200 years ago Cornish cliffs never bore rock climbers and in far less than 100 years all of us here will be dust, and any pathetic whimpering about who is right and who is wrong will be irrelevant. IF the route can be climbed gear free in 50 years time, then responsibly remove the bolts at that point, and fill the holes so that they become invisible again, but never ever let it be someone who hasn't free-climbed it first. Make sure the bolts are also removed without the idiocy of those who have now REALLY left damage on the Cornish sea cliffs in their botched efforts to remove them.
In the meantime, some will continue to waste their lives in ignorant aggression, wanting to watch the hanging in a simpletons' witch hunt, fuelled by lies upon lies, deliberate sabotage and pub driven anecdotes about the devil they desperately need.
I was there, I was ON Red Rose with Mark, and there were no manufactured holds when he climbed it, so I put it to you all, as Mark didn't create the damage, who did, and why ? Where are all the top climbers of E7+ condemning Mark on here ? There are likely none, because like in all professions, those at the top can still hold respect for each other, even when in competition, but the lower ranks are so insecure that they spit bile & ignorance at others so as not to spill their mask of false importance.
Fortunately amongst the ignorant and stupid comments on here, there are thankfully some wise words too. There will never be an end to this issue, as mob rule always dominates over fact, sense and human compassion. It seems the climbing world I knew has disappeared, and that genuine love of the sport and respect for great climbers has given way to anger, hatred and competition, the complete antithesis of what rock climbing in the great outdoors always meant to me.
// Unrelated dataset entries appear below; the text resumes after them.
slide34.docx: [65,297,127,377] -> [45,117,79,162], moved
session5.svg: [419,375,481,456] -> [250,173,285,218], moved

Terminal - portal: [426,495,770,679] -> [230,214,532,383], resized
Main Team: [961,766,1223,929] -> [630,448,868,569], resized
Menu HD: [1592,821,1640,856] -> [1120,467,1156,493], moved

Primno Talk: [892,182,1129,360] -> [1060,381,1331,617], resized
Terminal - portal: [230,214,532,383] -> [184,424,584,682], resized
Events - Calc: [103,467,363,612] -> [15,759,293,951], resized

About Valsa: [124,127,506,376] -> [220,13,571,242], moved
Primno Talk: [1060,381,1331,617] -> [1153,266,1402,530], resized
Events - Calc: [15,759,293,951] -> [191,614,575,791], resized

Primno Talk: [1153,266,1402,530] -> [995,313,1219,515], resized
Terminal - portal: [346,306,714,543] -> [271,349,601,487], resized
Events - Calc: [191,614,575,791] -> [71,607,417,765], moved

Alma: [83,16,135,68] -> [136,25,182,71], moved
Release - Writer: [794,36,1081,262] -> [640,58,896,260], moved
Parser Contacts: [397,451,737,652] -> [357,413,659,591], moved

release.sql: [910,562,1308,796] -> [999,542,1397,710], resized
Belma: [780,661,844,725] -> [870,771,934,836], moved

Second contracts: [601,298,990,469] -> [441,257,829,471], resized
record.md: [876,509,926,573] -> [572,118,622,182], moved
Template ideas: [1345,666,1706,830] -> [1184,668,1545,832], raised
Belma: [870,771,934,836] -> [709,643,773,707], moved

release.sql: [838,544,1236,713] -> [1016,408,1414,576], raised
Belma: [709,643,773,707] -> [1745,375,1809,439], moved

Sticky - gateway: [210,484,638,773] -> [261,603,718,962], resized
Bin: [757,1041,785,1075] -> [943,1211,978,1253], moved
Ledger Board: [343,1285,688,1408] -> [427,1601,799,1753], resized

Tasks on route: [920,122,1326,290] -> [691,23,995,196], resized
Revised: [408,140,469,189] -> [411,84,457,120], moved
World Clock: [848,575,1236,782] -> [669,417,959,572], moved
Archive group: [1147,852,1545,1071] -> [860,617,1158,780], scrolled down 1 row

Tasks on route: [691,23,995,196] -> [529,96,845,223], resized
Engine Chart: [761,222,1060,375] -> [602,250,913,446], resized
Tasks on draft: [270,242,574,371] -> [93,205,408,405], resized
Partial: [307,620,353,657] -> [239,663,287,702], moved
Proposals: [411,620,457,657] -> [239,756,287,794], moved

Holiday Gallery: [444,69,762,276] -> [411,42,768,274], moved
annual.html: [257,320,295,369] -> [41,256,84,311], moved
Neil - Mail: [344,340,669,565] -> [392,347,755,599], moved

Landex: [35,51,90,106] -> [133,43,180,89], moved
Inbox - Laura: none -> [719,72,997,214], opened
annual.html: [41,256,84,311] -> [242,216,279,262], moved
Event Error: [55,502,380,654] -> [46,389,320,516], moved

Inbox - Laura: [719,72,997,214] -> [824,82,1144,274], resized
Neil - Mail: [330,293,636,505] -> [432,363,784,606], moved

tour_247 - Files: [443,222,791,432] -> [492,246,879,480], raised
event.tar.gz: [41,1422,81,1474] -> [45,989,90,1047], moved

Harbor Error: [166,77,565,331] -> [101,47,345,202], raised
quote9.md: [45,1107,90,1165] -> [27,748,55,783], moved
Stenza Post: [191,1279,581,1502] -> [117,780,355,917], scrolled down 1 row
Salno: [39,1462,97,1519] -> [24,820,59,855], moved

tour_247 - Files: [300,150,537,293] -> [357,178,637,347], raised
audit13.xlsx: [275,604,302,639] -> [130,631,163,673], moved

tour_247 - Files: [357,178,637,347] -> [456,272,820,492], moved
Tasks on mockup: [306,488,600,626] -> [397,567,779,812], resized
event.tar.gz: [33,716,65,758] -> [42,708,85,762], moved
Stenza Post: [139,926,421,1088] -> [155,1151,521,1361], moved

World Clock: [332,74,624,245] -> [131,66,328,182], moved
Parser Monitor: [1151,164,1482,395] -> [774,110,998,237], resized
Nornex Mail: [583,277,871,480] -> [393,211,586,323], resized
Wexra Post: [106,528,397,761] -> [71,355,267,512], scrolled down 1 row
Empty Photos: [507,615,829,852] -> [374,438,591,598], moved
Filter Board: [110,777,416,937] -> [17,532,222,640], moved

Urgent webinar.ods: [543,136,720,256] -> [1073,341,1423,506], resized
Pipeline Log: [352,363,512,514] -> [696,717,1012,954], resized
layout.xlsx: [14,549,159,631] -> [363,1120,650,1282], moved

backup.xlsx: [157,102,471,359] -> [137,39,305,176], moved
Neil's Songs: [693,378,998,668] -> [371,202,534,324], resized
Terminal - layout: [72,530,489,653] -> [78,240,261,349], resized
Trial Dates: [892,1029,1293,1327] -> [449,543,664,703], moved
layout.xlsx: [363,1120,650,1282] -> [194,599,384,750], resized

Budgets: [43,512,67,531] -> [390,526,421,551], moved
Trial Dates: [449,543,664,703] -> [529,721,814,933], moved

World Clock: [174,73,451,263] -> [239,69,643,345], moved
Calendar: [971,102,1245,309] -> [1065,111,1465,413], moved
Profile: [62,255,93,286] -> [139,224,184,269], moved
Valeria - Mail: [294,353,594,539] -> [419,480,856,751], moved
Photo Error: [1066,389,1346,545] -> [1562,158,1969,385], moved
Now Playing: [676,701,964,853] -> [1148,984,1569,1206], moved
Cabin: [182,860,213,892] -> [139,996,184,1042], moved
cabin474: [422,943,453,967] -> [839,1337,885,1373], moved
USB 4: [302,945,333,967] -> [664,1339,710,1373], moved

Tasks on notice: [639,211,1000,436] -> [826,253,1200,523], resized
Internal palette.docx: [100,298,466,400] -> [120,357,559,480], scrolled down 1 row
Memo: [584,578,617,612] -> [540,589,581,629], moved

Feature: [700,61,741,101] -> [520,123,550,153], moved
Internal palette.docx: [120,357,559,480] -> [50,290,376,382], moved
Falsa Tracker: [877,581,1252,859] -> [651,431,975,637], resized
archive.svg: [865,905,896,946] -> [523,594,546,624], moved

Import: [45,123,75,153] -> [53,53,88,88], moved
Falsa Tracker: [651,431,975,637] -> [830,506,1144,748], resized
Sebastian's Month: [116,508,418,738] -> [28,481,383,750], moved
Mark needs to remember that he has put up some of the best, hardest and boldest traditional and sport routes in Cornwall and the UK, and that even without the bolts, the routes will always exist (albeit vandalised by 'witch-finder' generals) and that really, the only losers are those who will go to their death beds as lifelong doubters, Thomases with lacklustre skills, who will never ever feel the exhilaration of acrobatic moves up some of the hardest rock in the landscape - Mark, you have always been one of the hardest and most graceful climbers of your era, no one can take that away from you, bolts or no bolts. Real climbers just get out on the rock rather than freak out on-line about what others are doing. Forget the no-can-dos and stupid trolls on here, live your life, for none of us are more than a speck of chalk dust in the winds of time.